# YOUR TASK
Some lines below may hold the string "tricot". Count them and give only the total.

(Extracted page text data)
*** Block opens ***

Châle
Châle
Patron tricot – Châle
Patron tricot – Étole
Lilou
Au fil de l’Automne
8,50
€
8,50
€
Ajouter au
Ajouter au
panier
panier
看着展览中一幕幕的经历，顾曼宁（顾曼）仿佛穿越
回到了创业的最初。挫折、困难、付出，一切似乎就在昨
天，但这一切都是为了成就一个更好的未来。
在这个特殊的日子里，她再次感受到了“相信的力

*** Block closes ***

# ANSWER FOR THIS EXERCISE
2